━━━ SUPPLIED INFORMATION

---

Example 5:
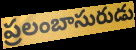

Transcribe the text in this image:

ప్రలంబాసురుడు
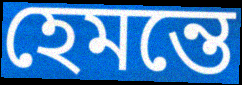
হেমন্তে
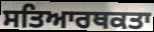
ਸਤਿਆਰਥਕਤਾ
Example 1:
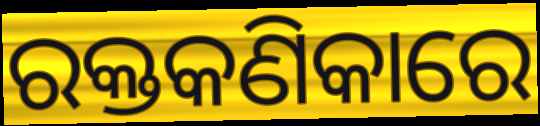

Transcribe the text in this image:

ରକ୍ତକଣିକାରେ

━━━━━━
━━━ SUPPLIED INFORMATION

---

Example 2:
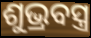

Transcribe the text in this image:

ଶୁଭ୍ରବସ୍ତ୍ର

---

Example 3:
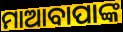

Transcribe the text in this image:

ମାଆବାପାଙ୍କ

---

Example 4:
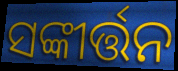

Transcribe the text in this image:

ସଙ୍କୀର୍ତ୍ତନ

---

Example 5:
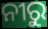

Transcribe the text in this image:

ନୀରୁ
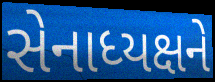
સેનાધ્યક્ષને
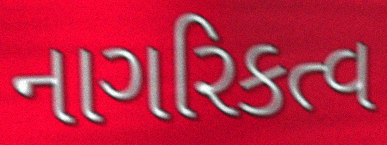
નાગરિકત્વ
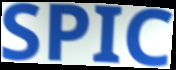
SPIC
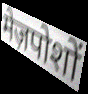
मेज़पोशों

━━━━━━

ASSIGNED TASK: Pull each line containing "Example" from the records.

OUTPUT OF THE TASK:
Example 5:
Example 1:
Example 2:
Example 3:
Example 4:
Example 5:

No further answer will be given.